O novo presidente indiano, Ram Nath Kovind, é um dalit, mas mesmo assim será prematuro dizer que as castas deixaram de importar na Índia?

As castas importam mais do que nunca na Índia, com um sistema político e educacional baseado nas quotas preferenciais para os grupos tradicionalmente mais discriminados. Isto leva a tensões entre os que defendem o interesse nacional, a longo termo, com critérios meritocráticos, e os que advogam maior intervenção estatal para estabelecer maior igualdade socioeconómica. Os empresários e empreendedores capitalistas tendem a defender a primeira abordagem, argumentando que o crescimento não pode estar preso a condições e critérios extra-económicos.

Qual o lugar de muçulmanos, cristãos e sikhs na Índia?

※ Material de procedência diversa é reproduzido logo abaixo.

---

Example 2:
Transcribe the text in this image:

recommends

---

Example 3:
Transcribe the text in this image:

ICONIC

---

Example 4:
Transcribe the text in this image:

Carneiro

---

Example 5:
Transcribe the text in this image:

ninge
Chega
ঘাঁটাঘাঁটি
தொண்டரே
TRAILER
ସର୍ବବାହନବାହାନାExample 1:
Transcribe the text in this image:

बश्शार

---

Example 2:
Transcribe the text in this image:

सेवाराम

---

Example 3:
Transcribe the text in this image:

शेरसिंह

A Índia é o país com a segunda maior população muçulmana do mundo. Há quase três vezes mais cristãos na Índia do que em Portugal. Os sikhs são reconhecidos como um dos grupos mais empreendedores e dinâmicos. Mas há correntes ideológicas que defendem um lugar especial para o hinduísmo na Índia, e que nesse sentido advogam políticas discriminatórias para as minorias religiosas. Conter essa linha nacionalista hindu será um dos principais desafios para Modi que tem repetidamente sublinhado que a Índia é um país com uma constituição secular e que preza a não violência.

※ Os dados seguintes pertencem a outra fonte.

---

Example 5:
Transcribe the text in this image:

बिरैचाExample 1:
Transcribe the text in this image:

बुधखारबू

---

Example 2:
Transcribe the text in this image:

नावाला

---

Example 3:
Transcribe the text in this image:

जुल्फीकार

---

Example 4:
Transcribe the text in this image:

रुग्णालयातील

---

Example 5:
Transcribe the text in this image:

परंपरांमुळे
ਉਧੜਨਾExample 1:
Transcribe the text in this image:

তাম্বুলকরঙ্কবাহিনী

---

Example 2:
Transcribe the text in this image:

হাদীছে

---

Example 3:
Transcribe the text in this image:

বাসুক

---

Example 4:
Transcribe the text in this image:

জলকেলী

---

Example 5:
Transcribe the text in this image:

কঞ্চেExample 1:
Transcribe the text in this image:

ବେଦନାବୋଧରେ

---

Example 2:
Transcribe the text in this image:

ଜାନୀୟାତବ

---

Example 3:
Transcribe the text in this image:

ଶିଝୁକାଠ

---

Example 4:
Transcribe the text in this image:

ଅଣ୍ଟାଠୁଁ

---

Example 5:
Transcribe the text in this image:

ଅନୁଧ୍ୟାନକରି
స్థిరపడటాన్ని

Como vê o futuro de Goa? Legado português sobrevive ou está condenado a desaparecer?

O desafio para Lisboa não é tanto preservar o legado português em Goa, e um pouco por toda a Índia, mas renová-lo. As relações luso-indianas são ciclicamente minadas por correntes extremistas, entre saudosistas nostálgicos do regime colonial, por um lado, e antiportugueses primários, do outro. Para além de Fátima, fado e futebol, há um outro Portugal que começa agora a emergir na Índia, com uma imagem moderna passada por via de empreendedores nas artes e restauração, ou por via do cinema Bollywood.

Narendra Modi e António Costa parecem ter boa química, até pela troca de visitas recente a Nova Deli e a Lisboa. Portugal poderá beneficiar com uma nova relação com a Índia sem os empecilhos das memórias coloniais?

Portugal já está a beneficiar da nova abordagem indiana. Para além de Goa, são agora Nova Deli, Bombaim e Lisboa os alicerces da nova relação entre os dois países. É uma relação que ultrapassa o plano estritamente bilateral e foca também a importância de parcerias estratégicas em países terceiros, especialmente no mundo lusófono. Do lado indiano, há grande interesse em ver Portugal como um parceiro em Moçambique ou no Brasil.

Posso lhe pedir que sugira um livro, mesmo que só exista em inglês, que permita perceber melhor o que é esta nação-civilização Índia, que historicamente inclui Paquistão, Bangladesh, Sri Lanka e Nepal?

The Idea of India, de Sunil Khilnani, capta bem a visão dos fundadores da Índia, em 1947, especialmente de Nehru. Serve de referência para perceber as linhas de continuidade e mudança com Modi.

Como imagina a Índia quando celebrar o centenário em 2047?

Teremos uma de duas Índias. Uma Índia com contínuas dificuldades económicas, subjugada perante uma China superpotência, e à procura de alianças pontuais com os EUA e outras potências para garantir alguma autonomia de Pequim. Ou uma Índia com níveis de desenvolvimento semelhantes aos do Portugal de hoje, um dos dois ou três centros de um sistema multipolar, ao nível da China e dos EUA e, acima de tudo, um modelo para outros países em África e na Ásia.